WHAT IS ASKED ::
• 1. Return, word for word, the part of the China network reference that opens with the words containing "Universal gotchas (inode" and closes with "no_proxy, hf_transfer, decision).".
• 2. List the environment-variable switches that the China network reference says the whole problem reduces to.

EXCERPTED TEXT ::
__________
11 KiB
China network + model-download reference
Universal recipe for pulling code, packages, and model weights onto any GPU box behind the GFW —
AutoDL, 矩池云, 恒源云, Featurize, 揽睿星舟, or a bare CN SSH instance. The whole problem reduces to four
orthogonal env-var switches (mirror, cache location, resume tier, proxy scope); none requires editing
training code. This file owns the CN-specific transport swap and stall-retry; REQUIRED:
huggingface-skills:hf-cli owns the generic hf download / hf upload verbs underneath it.
Universal gotchas (inode caps, silent sync, symlinked caches) are not restated here — see
references/gotchas_universal.md. The AutoDL-pinned form lives in profiles/autodl.md.
To jump: grep -in '<keyword>' references/china-network.md (try mirror, HF_ENDPOINT, hfd,
no_proxy, hf_transfer, decision).
__________
(Source records)
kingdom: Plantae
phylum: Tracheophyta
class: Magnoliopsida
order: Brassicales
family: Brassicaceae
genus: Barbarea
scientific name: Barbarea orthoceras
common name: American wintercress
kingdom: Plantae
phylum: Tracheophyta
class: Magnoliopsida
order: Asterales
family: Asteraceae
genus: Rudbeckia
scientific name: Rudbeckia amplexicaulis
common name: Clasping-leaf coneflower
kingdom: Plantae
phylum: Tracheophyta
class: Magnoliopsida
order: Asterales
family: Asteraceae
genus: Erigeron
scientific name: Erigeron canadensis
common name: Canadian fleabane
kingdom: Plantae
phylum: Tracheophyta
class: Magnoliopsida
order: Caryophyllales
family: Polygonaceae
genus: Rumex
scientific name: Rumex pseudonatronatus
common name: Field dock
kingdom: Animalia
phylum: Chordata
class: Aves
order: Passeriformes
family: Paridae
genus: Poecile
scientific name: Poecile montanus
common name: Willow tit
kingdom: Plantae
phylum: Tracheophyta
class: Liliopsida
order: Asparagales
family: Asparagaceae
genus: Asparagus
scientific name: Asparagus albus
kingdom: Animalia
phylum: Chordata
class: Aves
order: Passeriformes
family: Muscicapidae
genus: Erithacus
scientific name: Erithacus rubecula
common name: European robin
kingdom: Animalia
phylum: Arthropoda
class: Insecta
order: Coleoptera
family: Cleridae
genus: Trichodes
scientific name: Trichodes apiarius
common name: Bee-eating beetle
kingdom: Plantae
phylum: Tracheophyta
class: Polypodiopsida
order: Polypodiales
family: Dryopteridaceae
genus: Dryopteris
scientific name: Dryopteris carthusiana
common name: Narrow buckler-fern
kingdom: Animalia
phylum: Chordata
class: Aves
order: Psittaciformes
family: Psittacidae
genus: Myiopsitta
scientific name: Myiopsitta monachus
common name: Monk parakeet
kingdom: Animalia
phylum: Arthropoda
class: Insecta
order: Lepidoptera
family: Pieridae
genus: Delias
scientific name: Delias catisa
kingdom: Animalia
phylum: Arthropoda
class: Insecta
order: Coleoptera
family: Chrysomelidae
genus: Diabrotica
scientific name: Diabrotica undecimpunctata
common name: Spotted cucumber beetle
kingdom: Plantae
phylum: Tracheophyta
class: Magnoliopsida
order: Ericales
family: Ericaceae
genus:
__________
OUTPUTS BY TASK ::
• 1.
Universal gotchas (inode caps, silent sync, symlinked caches) are not restated here — see
references/gotchas_universal.md. The AutoDL-pinned form lives in profiles/autodl.md.
To jump: grep -in '<keyword>' references/china-network.md (try mirror, HF_ENDPOINT, hfd,
no_proxy, hf_transfer, decision).

• 2.
mirror
cache location
resume tier
proxy scope